* _Assigned task_:
Return the data exactly, without pictures.
=== Provided data ===
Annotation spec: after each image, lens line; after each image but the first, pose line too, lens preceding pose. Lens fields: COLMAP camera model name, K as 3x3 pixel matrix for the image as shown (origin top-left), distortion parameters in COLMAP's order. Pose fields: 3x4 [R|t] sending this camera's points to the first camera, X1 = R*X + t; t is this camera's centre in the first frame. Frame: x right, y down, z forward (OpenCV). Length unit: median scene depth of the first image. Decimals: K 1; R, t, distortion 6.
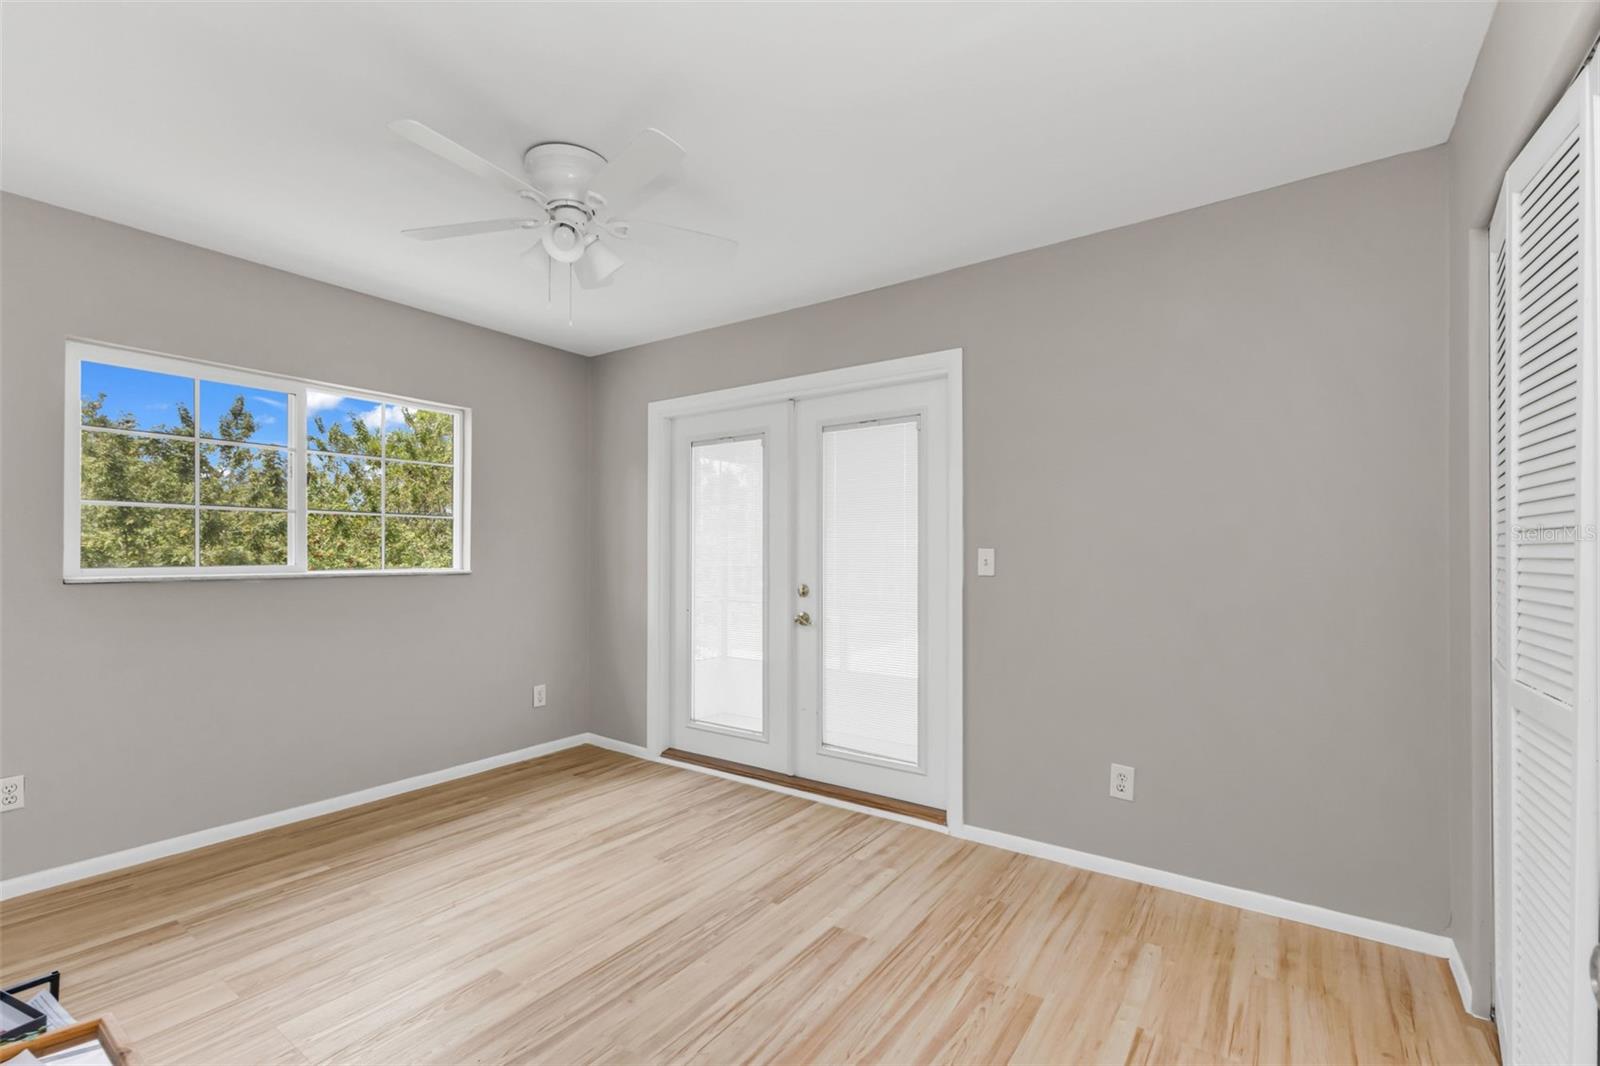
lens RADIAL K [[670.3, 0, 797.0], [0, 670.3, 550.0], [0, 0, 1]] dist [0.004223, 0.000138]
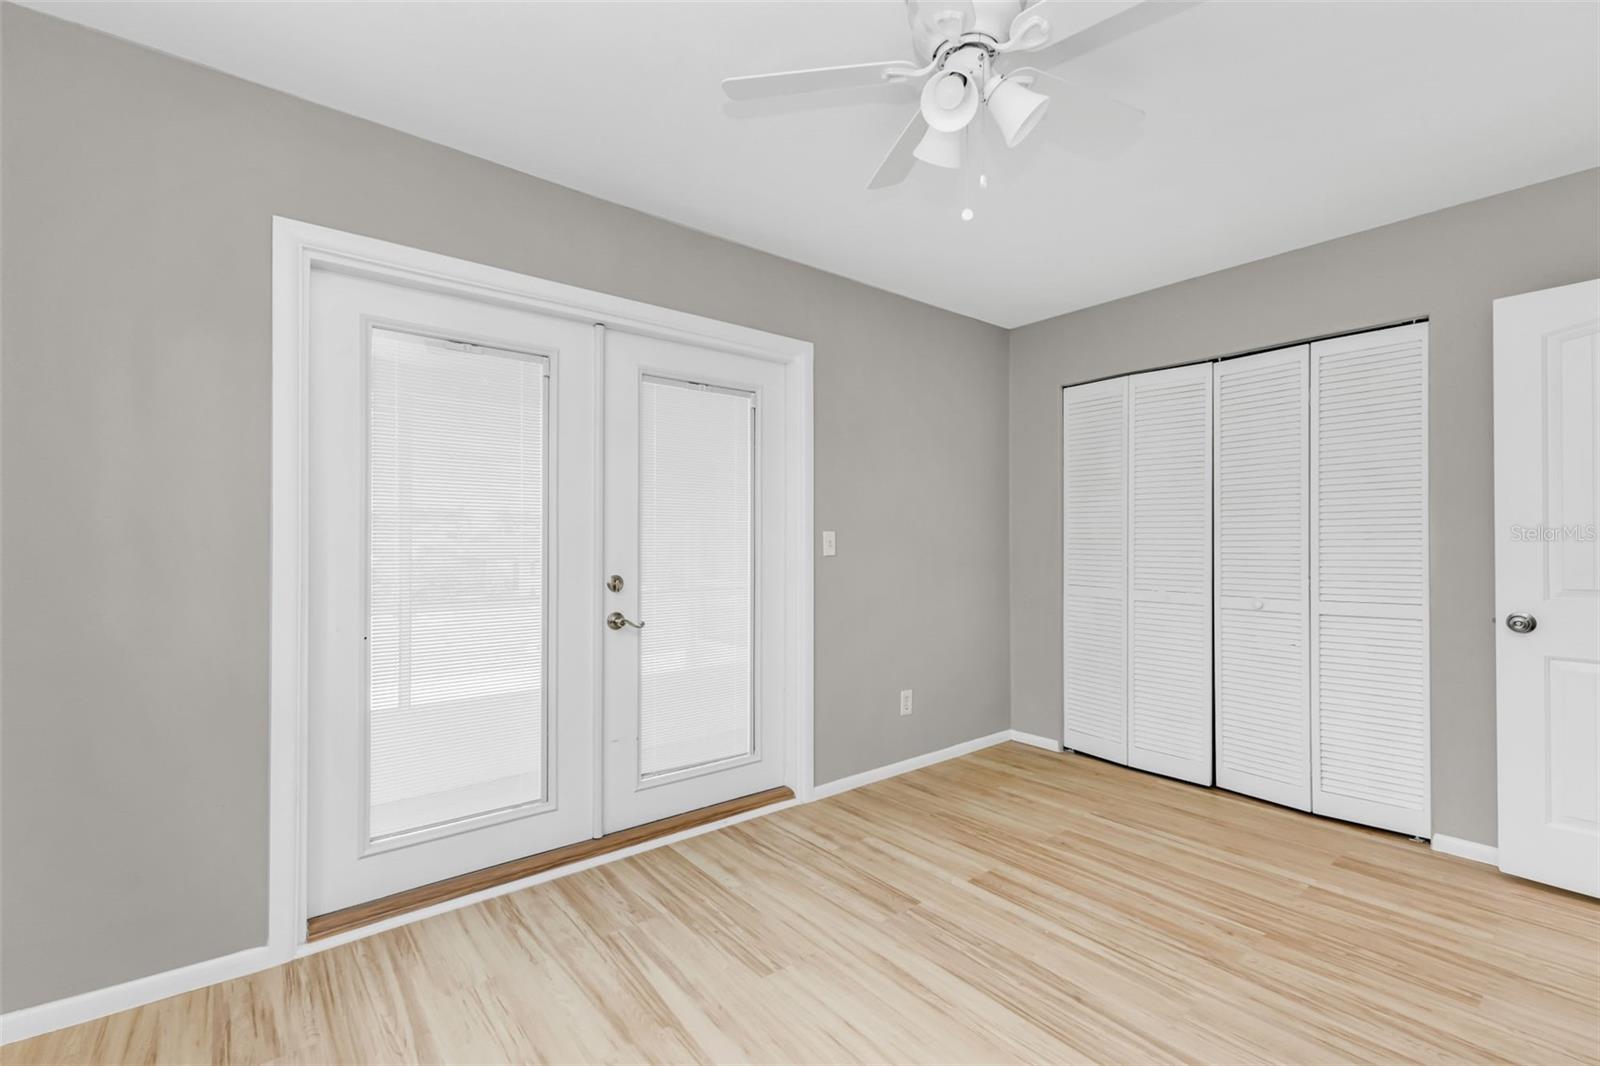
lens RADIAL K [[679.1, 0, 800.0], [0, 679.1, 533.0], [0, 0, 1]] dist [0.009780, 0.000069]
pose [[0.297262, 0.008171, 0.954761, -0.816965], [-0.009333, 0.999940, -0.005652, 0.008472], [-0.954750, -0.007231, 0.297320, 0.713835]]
===
* _Reply to the task_:
Annotation spec: after each image, lens line; after each image but the first, pose line too, lens preceding pose. Lens fields: COLMAP camera model name, K as 3x3 pixel matrix for the image as shown (origin top-left), distortion parameters in COLMAP's order. Pose fields: 3x4 [R|t] sending this camera's points to the first camera, X1 = R*X + t; t is this camera's centre in the first frame. Frame: x right, y down, z forward (OpenCV). Length unit: median scene depth of the first image. Decimals: K 1; R, t, distortion 6.
lens RADIAL K [[670.3, 0, 797.0], [0, 670.3, 550.0], [0, 0, 1]] dist [0.004223, 0.000138]
lens RADIAL K [[679.1, 0, 800.0], [0, 679.1, 533.0], [0, 0, 1]] dist [0.009780, 0.000069]
pose [[0.297262, 0.008171, 0.954761, -0.816965], [-0.009333, 0.999940, -0.005652, 0.008472], [-0.954750, -0.007231, 0.297320, 0.713835]]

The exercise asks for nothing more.